No matter how guilt-ridden Cheever felt over his addiction to drink and lust, he seldom if ever felt separated from God. Particularly at an Episcopalian service, he felt God almost as a physical presence, as real as the sunlight coming through the windows of his church.

By the end of his life, Updike had upset some liberals for his belief in God, as well as Vietnam War critics for his reluctant backing of the conflict and later feminists for what they deemed sexist treatment of his female characters. (The earlier criticisms had a good deal more justice than the later ones.) 

James Wood, whose atheism sometimes warps his critical faculties (sample essay titles: “Sir Thomas More: A Man for One Season" and "Knut Hamsun’s Christian Perversions”), took off after “John Updike’s Complacent God,” attacking in particular the novelist’s belief, influenced by theologian Karl Barth, that God confers grace through the gift of creation.

Contra Wood, Updike’s belief in the world’s governing divinity is anything but “complacent.” Particularly in his early years, he had a real affinity for the Christian existentialism of Soren Kierkegaard. 

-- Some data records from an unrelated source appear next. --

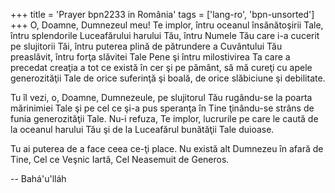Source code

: +++
title = 'Prayer bpn2233 in România'
tags = ['lang-ro', 'bpn-unsorted']
+++
O, Doamne, Dumnezeul meu! Te implor,
întru oceanul însănătoşirii Tale, întru splendorile Luceafărului harului Tău, întru Numele Tău care i-a cucerit pe slujitorii Tăi, întru puterea plină de pătrundere a Cuvântului Tău preaslăvit, întru forţa slăvitei Tale Pene şi întru milostivirea Ta care a precedat creaţia a tot ce există în cer şi pe pământ, să mă cureţi cu apele generozităţii Tale de orice suferinţă şi boală, de orice slăbiciune şi debilitate.

Tu îl vezi, o, Doamne, Dumnezeule, pe slujitorul Tău rugându-se la poarta mărinimiei Tale şi pe cel ce şi-a pus speranţa în Tine ţinându-se strâns de funia generozităţii Tale. Nu-i refuza, Te implor, lucrurile pe care le caută de la oceanul harului Tău şi de la Luceafărul bunătăţii Tale duioase.

Tu ai puterea de a face ceea ce-ţi place. Nu există alt Dumnezeu în afară de Tine, Cel ce Veşnic Iartă, Cel Neasemuit de Generos.

-- Bahá'u'lláh
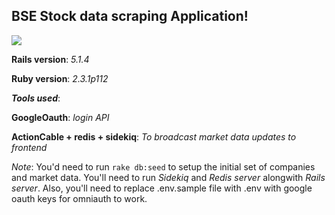 ## BSE Stock data scraping Application!

<a href="https://codeclimate.com/github/Sayanc93/balbis/maintainability"><img src="https://api.codeclimate.com/v1/badges/db21a3e226a8ae982a69/maintainability" /></a>

**Rails version**: *5.1.4*

**Ruby version**: *2.3.1p112*

***Tools used***:

**GoogleOauth**: *login API*

**ActionCable + redis + sidekiq**: *To broadcast market data updates to frontend*

*Note*: You'd need to run `rake db:seed` to setup the initial set of companies and market data. You'll need to run *Sidekiq* and *Redis server* alongwith *Rails server*. Also, you'll need to replace .env.sample file with .env with google oauth keys for omniauth to work.
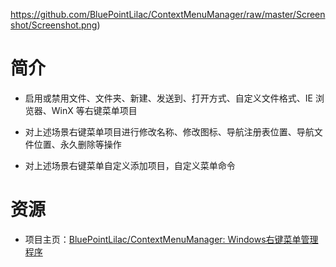 https://github.com/BluePointLilac/ContextMenuManager/raw/master/Screenshot/Screenshot.png)

# 简介

* 启用或禁用文件、文件夹、新建、发送到、打开方式、自定义文件格式、IE 浏览器、WinX 等右键菜单项目

* 对上述场景右键菜单项目进行修改名称、修改图标、导航注册表位置、导航文件位置、永久删除等操作

* 对上述场景右键菜单自定义添加项目，自定义菜单命令

# 资源

* 项目主页：[BluePointLilac/ContextMenuManager: Windows右键菜单管理程序](https://github.com/BluePointLilac/ContextMenuManager)
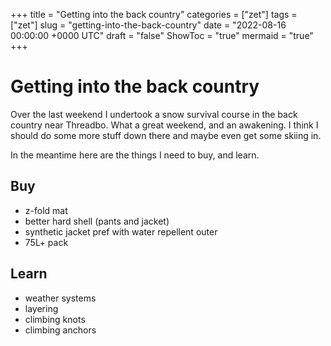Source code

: +++
title = "Getting into the back country"
categories = ["zet"]
tags = ["zet"]
slug = "getting-into-the-back-country"
date = "2022-08-16 00:00:00 +0000 UTC"
draft = "false"
ShowToc = "true"
mermaid = "true"
+++

# Getting into the back country

Over the last weekend I undertook a snow survival course in the back country
near Threadbo. What a great weekend, and an awakening. I think I should
do some more stuff down there and maybe even get some skiing in. 

In the meantime here are the things I need to buy, and learn.

## Buy

- z-fold mat
- better hard shell (pants and jacket)
- synthetic jacket pref with water repellent outer
- 75L+ pack

## Learn

- weather systems
- layering
- climbing knots
- climbing anchors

A terror more powerful than that afflicting the physically tormented Cheever lay not far beneath the surface of Updike’s sex-and-death-drenched world. In his poem “Religious Consolation,” originally published in The New Republic and reprinted in Best Spiritual Writing 2000, Updike notes:

“One size fits all. The shape or coloration
Of the god or high heaven matters less
Than that there is one, somehow, somewhere…”

Why do we need more worlds? he asks rhetorically. The answer: because “This one will fail.”

More precisely than Wood, who fixated on Updike's almost sensual delight in the sentence, Cheever identified the best elements of his younger friend's work: the connection to "his most exalted and desperate emotions" that informed his faith and his understanding of weak but striving humanity.